最初の頃は「みのり」に「ん」を付けて「みのりん」なんて呼ばれてたっけ。
「ねえね、みのりん。みのりんの、りんってとこかわいいな」
「そう?」
「りんりんって感じだもん。みのりんっぽい」
「わあ、うれしい! よくわかんないけど!」
「じゃあ、りんちゃんってよぶ」
「うん。じゃあ、かのんちゃんは……かのん、のん……のんちゃん!」
こんなよく分からないノリで互いの呼び名が決まって、それからずっとこう呼び合っている。

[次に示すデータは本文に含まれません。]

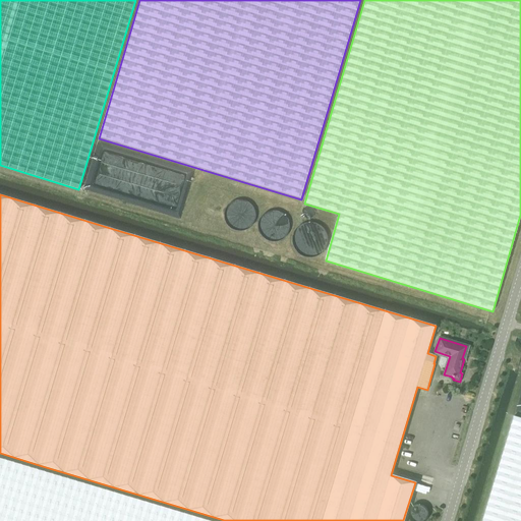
[(520,520),(520,418),(514,416),(482,520),(520,520)]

あれから、のんちゃんはスポーツが上手になり、強く、かっこよくなった。あんまり人のことを「ちゃん」ってつけてよばないけれど、私のことはずっと「りんちゃん」ってよんでくれる。
それが、とってもうれしい。
「……田中、すぐ前だな」
のんちゃんは、唇を噛みながら言う。
「……うん」
「……大丈夫?」
「そんな……心配しないで。私、大丈夫」
私は、ちょっと無理してそう答えた。
親友に心配させたくない。
のんちゃんは、保育園の頃から泣き虫の私を守ってくれてた。これ以上心配をかけるのは悪いよ……。
「大丈夫ならいいんだけどさ……」
のんちゃんは、いつものはつらつとした顔を曇らせた。
「あっ……」
のんちゃんは突然小さくつぶやく。
私が顔を上げると、トイレから田中さんが出てくるのが見えた。
田中さんも私達に気付いたみたいで、一瞬固まっちゃていた。
田中さんは、ぶつからないように私達を大きくよけて通っていく。
お互いにお互いのことをとっても気にしているのに、目は絶対に合わない。合わせられない。
なんか、落ち着かないな……。
田中さんも、きっとそうだよね……。
私が心配することじゃないかもしれないけど、なんだか田中さんの気持ちも想像しちゃって、私……。